DATA START

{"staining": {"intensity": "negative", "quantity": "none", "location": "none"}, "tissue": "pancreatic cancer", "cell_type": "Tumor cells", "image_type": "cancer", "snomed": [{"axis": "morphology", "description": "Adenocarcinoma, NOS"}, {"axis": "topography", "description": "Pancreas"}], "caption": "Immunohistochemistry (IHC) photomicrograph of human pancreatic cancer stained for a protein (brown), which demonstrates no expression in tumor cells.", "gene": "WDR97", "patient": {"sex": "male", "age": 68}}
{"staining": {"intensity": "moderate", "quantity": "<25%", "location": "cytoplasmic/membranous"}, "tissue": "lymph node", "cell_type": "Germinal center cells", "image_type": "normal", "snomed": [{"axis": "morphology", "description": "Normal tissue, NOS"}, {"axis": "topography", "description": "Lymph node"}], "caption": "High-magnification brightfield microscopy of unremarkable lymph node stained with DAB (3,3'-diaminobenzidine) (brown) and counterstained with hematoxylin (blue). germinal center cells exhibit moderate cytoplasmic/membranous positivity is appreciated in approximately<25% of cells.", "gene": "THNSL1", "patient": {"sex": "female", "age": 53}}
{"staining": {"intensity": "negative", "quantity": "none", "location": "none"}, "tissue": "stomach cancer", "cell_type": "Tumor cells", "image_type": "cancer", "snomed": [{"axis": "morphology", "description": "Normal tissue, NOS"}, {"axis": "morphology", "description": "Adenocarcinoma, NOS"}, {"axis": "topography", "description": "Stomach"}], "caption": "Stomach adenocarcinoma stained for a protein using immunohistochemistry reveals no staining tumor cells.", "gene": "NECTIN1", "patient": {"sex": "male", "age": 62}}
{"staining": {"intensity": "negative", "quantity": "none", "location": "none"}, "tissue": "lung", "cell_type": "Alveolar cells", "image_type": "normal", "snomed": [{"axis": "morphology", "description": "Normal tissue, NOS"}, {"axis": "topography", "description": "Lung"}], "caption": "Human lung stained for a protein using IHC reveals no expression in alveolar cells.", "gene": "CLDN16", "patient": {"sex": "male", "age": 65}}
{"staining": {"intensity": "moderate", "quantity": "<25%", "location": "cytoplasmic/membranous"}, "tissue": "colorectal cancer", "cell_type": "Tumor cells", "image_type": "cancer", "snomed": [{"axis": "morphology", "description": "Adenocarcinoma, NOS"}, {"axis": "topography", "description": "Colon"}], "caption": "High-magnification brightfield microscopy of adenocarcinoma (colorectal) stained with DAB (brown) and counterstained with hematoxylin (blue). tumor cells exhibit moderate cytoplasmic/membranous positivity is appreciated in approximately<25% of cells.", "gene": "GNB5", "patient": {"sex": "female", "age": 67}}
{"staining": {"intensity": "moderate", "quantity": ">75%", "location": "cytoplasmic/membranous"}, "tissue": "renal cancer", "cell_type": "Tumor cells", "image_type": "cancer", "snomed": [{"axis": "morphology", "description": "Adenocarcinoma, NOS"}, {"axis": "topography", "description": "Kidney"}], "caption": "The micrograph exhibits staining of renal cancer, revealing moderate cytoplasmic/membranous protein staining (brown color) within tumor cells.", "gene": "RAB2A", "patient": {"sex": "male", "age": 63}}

DATA END

◆ TASK INSTRUCTIONS:
A word-for-word copy of the material above is required.

◆ WRITTEN REPLY:
{"staining": {"intensity": "negative", "quantity": "none", "location": "none"}, "tissue": "pancreatic cancer", "cell_type": "Tumor cells", "image_type": "cancer", "snomed": [{"axis": "morphology", "description": "Adenocarcinoma, NOS"}, {"axis": "topography", "description": "Pancreas"}], "caption": "Immunohistochemistry (IHC) photomicrograph of human pancreatic cancer stained for a protein (brown), which demonstrates no expression in tumor cells.", "gene": "WDR97", "patient": {"sex": "male", "age": 68}}
{"staining": {"intensity": "moderate", "quantity": "<25%", "location": "cytoplasmic/membranous"}, "tissue": "lymph node", "cell_type": "Germinal center cells", "image_type": "normal", "snomed": [{"axis": "morphology", "description": "Normal tissue, NOS"}, {"axis": "topography", "description": "Lymph node"}], "caption": "High-magnification brightfield microscopy of unremarkable lymph node stained with DAB (3,3'-diaminobenzidine) (brown) and counterstained with hematoxylin (blue). germinal center cells exhibit moderate cytoplasmic/membranous positivity is appreciated in approximately<25% of cells.", "gene": "THNSL1", "patient": {"sex": "female", "age": 53}}
{"staining": {"intensity": "negative", "quantity": "none", "location": "none"}, "tissue": "stomach cancer", "cell_type": "Tumor cells", "image_type": "cancer", "snomed": [{"axis": "morphology", "description": "Normal tissue, NOS"}, {"axis": "morphology", "description": "Adenocarcinoma, NOS"}, {"axis": "topography", "description": "Stomach"}], "caption": "Stomach adenocarcinoma stained for a protein using immunohistochemistry reveals no staining tumor cells.", "gene": "NECTIN1", "patient": {"sex": "male", "age": 62}}
{"staining": {"intensity": "negative", "quantity": "none", "location": "none"}, "tissue": "lung", "cell_type": "Alveolar cells", "image_type": "normal", "snomed": [{"axis": "morphology", "description": "Normal tissue, NOS"}, {"axis": "topography", "description": "Lung"}], "caption": "Human lung stained for a protein using IHC reveals no expression in alveolar cells.", "gene": "CLDN16", "patient": {"sex": "male", "age": 65}}
{"staining": {"intensity": "moderate", "quantity": "<25%", "location": "cytoplasmic/membranous"}, "tissue": "colorectal cancer", "cell_type": "Tumor cells", "image_type": "cancer", "snomed": [{"axis": "morphology", "description": "Adenocarcinoma, NOS"}, {"axis": "topography", "description": "Colon"}], "caption": "High-magnification brightfield microscopy of adenocarcinoma (colorectal) stained with DAB (brown) and counterstained with hematoxylin (blue). tumor cells exhibit moderate cytoplasmic/membranous positivity is appreciated in approximately<25% of cells.", "gene": "GNB5", "patient": {"sex": "female", "age": 67}}
{"staining": {"intensity": "moderate", "quantity": ">75%", "location": "cytoplasmic/membranous"}, "tissue": "renal cancer", "cell_type": "Tumor cells", "image_type": "cancer", "snomed": [{"axis": "morphology", "description": "Adenocarcinoma, NOS"}, {"axis": "topography", "description": "Kidney"}], "caption": "The micrograph exhibits staining of renal cancer, revealing moderate cytoplasmic/membranous protein staining (brown color) within tumor cells.", "gene": "RAB2A", "patient": {"sex": "male", "age": 63}}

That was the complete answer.